La guerre est encore fraîche dans les esprits
La plupart des personnes déplacées venaient de l’est de l’Ukraine, étaient orthodoxes et pratiquaient peu, voire pas du tout, leur foi. La confiance et le dialogue se sont progressivement développés entre la communauté Studite et leurs hôtes. Cinq mariages ont été célébrés, et six baptêmes, dont celui de la fille d’une musulmane du Daguestan, mariée à un Ukrainien orthodoxe.
Ce dernier ne fréquentait pas l’église auparavant, mais dans ce monastère gréco-catholique, il n’a pas hésité longtemps avant d’amener sa petite Marie aux fonts baptismaux.
Le rythme de vie de la communauté n’a pas été trop perturbé par la présence des personnes déplacées, qui se sont rapidement intégrées et ont participé au travail commun.
« Au final, c’est la présence des enfants qui a été le plus grand changement », reconnaît en souriant le père Jonas.
Ce qui l’a le plus frappé, c’est que ces personnes déplacées « avaient une véritable expérience de la guerre. Un jour, se souvient-il, alors que les enfants jouaient sur l’herbe devant le monastère, un avion de chasse ukrainien est passé par là. Dès qu’ils l’ont entendu arriver, , elles se sont arrêtées brusquement, laissant tomber leurs jouets par terre, ne sachant que faire. Les mères sont immédiatement sorties des maisons. Tout le monde attendait de voir ce qui allait se passer. C’est à ce moment-là que nous avons réalisé qu’elles avaient une réelle expérience de la guerre et des bombardements. »

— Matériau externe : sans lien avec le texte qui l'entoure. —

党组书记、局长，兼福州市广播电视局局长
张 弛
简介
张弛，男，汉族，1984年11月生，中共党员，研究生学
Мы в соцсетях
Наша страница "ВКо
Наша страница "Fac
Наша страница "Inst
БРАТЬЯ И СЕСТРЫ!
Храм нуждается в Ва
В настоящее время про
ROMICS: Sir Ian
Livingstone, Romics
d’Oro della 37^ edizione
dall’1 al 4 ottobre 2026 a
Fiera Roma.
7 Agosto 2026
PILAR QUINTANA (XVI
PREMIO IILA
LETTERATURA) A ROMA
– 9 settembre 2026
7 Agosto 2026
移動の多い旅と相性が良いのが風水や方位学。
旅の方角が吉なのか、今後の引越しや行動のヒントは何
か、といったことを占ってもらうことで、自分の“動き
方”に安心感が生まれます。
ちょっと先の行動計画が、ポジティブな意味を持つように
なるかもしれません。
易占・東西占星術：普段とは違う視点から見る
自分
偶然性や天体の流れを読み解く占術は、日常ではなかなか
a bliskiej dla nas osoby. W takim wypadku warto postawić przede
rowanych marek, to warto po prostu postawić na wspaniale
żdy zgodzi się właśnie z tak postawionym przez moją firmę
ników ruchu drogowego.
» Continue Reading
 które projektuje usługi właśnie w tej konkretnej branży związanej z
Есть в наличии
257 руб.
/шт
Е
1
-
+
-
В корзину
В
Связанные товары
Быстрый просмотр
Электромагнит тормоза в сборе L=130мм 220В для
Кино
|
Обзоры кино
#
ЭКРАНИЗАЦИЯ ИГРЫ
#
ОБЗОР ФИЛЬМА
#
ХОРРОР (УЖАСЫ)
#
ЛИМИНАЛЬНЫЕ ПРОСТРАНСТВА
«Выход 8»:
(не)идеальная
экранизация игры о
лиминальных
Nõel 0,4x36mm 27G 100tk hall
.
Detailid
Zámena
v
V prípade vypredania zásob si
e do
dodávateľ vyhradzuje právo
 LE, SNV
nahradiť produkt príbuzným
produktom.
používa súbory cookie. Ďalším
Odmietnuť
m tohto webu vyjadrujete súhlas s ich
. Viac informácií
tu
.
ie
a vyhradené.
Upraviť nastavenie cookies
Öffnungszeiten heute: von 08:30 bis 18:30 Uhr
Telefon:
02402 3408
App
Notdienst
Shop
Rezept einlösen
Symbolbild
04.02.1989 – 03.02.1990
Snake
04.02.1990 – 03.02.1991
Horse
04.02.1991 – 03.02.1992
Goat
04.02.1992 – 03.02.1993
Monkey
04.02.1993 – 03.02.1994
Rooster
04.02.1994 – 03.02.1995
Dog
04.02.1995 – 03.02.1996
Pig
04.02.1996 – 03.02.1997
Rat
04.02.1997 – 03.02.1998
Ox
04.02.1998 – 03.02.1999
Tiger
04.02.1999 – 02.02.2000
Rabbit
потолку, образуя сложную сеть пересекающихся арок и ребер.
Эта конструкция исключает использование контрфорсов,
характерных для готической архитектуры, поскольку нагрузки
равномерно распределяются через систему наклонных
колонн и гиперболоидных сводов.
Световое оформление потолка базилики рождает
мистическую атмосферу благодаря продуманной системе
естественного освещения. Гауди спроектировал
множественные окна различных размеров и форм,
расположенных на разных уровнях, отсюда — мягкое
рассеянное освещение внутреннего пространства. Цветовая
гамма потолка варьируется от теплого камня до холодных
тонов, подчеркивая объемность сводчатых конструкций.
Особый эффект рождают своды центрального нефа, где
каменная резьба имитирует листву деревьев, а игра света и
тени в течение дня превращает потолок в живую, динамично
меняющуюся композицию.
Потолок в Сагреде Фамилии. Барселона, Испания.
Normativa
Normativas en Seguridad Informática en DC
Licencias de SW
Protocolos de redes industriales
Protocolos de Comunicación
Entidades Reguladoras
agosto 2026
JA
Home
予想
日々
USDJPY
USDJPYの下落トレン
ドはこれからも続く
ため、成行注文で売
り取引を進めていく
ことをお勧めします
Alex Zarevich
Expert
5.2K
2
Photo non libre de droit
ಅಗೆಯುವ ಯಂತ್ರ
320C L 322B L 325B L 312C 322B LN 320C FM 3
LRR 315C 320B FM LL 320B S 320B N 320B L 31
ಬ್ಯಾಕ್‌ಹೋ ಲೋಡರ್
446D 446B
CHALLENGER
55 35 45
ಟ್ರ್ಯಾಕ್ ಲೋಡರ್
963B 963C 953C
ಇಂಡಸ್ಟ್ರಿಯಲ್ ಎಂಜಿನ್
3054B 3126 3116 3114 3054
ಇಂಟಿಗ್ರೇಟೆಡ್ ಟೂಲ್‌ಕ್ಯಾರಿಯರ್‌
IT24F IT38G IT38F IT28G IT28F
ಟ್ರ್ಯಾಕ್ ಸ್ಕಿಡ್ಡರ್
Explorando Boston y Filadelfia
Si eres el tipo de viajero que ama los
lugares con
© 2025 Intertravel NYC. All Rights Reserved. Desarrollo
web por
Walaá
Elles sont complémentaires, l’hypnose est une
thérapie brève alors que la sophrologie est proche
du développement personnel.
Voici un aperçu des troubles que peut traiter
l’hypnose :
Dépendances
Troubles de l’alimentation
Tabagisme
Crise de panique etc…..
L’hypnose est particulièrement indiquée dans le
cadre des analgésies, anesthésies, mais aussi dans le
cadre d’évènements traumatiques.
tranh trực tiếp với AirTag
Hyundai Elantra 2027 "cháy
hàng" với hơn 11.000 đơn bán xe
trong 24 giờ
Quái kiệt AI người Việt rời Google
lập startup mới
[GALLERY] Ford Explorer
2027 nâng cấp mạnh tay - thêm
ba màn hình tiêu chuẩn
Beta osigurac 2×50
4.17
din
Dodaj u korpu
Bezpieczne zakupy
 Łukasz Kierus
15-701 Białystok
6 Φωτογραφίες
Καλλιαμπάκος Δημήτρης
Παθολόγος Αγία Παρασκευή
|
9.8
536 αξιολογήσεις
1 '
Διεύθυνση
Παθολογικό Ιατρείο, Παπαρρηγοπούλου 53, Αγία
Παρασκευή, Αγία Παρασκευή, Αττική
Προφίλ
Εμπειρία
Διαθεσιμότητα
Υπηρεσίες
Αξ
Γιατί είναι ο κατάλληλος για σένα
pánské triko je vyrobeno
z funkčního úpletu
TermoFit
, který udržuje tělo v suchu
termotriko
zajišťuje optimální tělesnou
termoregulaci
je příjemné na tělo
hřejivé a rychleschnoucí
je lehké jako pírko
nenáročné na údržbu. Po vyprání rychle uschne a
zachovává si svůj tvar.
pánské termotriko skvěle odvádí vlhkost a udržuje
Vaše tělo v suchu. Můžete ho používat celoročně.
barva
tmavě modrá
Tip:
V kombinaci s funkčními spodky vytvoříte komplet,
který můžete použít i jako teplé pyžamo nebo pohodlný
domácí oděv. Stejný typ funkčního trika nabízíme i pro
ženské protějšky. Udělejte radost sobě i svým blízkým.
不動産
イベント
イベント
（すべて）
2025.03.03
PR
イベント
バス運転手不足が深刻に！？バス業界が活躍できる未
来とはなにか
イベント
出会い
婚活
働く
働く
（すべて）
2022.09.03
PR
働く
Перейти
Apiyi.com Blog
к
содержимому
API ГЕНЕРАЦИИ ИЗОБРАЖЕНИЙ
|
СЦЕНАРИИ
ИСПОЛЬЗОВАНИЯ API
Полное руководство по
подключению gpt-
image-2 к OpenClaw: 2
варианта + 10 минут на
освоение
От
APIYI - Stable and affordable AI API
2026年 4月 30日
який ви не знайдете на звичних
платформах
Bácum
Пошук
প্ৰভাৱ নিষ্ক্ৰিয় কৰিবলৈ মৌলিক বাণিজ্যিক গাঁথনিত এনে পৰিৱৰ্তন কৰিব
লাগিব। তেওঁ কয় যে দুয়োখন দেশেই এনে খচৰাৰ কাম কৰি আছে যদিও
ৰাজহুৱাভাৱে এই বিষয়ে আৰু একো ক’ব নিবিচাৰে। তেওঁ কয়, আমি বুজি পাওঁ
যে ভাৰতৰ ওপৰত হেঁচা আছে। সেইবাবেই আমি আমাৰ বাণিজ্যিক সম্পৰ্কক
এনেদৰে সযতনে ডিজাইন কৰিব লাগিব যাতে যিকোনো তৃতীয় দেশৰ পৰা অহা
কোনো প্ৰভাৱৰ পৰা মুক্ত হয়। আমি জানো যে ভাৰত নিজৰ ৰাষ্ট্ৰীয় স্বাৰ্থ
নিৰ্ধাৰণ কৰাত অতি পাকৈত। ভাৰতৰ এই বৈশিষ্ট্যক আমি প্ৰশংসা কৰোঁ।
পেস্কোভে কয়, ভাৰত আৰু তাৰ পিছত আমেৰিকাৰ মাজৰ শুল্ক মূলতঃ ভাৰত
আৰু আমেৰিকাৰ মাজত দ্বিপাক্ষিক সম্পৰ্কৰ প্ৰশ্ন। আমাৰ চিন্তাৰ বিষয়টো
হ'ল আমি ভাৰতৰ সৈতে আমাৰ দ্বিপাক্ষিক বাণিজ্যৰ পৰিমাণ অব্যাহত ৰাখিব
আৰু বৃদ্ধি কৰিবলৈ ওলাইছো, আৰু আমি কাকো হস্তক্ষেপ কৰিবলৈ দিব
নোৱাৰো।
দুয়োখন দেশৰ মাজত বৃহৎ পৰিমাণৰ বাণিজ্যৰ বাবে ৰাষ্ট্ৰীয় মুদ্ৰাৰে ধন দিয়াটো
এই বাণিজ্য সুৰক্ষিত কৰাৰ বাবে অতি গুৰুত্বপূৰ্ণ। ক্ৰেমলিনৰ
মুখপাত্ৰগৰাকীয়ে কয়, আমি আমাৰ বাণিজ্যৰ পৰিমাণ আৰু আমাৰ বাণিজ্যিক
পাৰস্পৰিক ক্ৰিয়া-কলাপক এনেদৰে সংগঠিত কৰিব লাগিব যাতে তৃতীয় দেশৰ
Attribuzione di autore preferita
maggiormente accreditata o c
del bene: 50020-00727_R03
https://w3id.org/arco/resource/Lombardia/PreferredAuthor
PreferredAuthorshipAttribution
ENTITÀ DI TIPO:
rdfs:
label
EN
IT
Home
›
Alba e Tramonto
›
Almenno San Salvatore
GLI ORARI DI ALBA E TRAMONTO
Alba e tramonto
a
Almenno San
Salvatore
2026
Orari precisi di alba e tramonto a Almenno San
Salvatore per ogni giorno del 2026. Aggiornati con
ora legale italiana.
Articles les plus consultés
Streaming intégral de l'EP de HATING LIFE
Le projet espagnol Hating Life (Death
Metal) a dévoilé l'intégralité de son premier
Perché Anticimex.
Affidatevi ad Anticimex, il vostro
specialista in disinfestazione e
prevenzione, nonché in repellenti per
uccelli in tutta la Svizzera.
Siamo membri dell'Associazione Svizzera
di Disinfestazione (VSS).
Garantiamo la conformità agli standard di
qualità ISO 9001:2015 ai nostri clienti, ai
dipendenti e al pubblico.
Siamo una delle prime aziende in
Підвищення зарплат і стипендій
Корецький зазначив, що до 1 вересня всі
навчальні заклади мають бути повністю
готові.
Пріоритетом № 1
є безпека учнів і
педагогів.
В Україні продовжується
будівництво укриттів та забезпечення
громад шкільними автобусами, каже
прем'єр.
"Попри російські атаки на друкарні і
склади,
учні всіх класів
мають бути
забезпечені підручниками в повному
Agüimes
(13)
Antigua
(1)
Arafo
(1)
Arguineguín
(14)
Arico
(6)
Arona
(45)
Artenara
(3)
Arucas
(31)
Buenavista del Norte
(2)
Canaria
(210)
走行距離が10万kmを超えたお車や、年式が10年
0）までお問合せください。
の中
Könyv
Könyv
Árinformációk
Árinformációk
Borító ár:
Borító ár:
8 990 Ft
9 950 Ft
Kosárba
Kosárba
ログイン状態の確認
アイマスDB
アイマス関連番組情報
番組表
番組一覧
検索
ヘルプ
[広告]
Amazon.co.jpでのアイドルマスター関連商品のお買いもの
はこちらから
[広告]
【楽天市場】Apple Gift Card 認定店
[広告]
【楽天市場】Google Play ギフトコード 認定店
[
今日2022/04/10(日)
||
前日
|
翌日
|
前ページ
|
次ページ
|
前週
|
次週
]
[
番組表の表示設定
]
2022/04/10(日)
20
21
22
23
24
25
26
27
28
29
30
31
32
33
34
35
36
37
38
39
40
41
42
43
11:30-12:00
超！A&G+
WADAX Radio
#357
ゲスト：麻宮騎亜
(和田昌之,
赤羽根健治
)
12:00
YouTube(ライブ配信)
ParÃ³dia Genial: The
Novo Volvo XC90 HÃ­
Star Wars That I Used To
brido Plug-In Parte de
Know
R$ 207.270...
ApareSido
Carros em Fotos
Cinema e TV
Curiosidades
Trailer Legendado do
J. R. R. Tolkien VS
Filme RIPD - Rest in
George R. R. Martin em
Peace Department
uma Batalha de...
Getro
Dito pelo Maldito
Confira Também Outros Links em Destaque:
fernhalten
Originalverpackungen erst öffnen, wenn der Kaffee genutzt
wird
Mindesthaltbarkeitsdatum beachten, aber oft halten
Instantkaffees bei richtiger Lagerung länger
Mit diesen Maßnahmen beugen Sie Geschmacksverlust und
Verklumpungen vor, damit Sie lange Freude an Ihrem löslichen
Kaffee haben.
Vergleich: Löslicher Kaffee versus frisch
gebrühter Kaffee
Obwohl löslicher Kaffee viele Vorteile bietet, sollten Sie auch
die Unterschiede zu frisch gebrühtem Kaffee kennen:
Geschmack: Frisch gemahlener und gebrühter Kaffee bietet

Solidarité entre personnes déplacées
Il n’est plus aussi urgent de trouver un logement aux déplacés. La plupart d’entre eux ont soit quitté le pays pour partir à l’étranger, soit trouvé un logement ailleurs dans le pays. Seuls les plus pauvres ou ceux isolés et sans soutien restent dans des centres temporaires ou des monastères. Leur priorité était de trouver un emploi pour ne pas dépendre des maigres aides publiques ou de la charité.
Ihor, un technicien en échographie, a été rapidement embauché par l’hôpital catholique Cheptitsky de Lviv. Il vient de Marioupol et a réussi à s’échapper de la ville, assiégée pendant des semaines par l’armée russe en mars 2022. Lorsqu’il voit un Ukrainien de l’Est comme lui, il ne facture pas la consultation.
“Je rencontre ici beaucoup de gens qui ne viennent pas seulement de Marioupol mais de tout l’Est”, explique-t-il. “Et chaque jour, je les rencontre ici à l’hôpital Cheptitsky. Pour moi, c’est très important de les aider, car nous “Je suis dans le même bateau. Ils sont confrontés aux mêmes problèmes que moi et ma famille”.
C’est sa manière de contribuer à l’effort collectif et de soutenir ses compatriotes déracinés par la guerre.
Si l’histoire de chaque personne déplacée est unique, son souhait est quasiment identique : rentrer chez lui une fois que l’armée russe aura quitté son pays.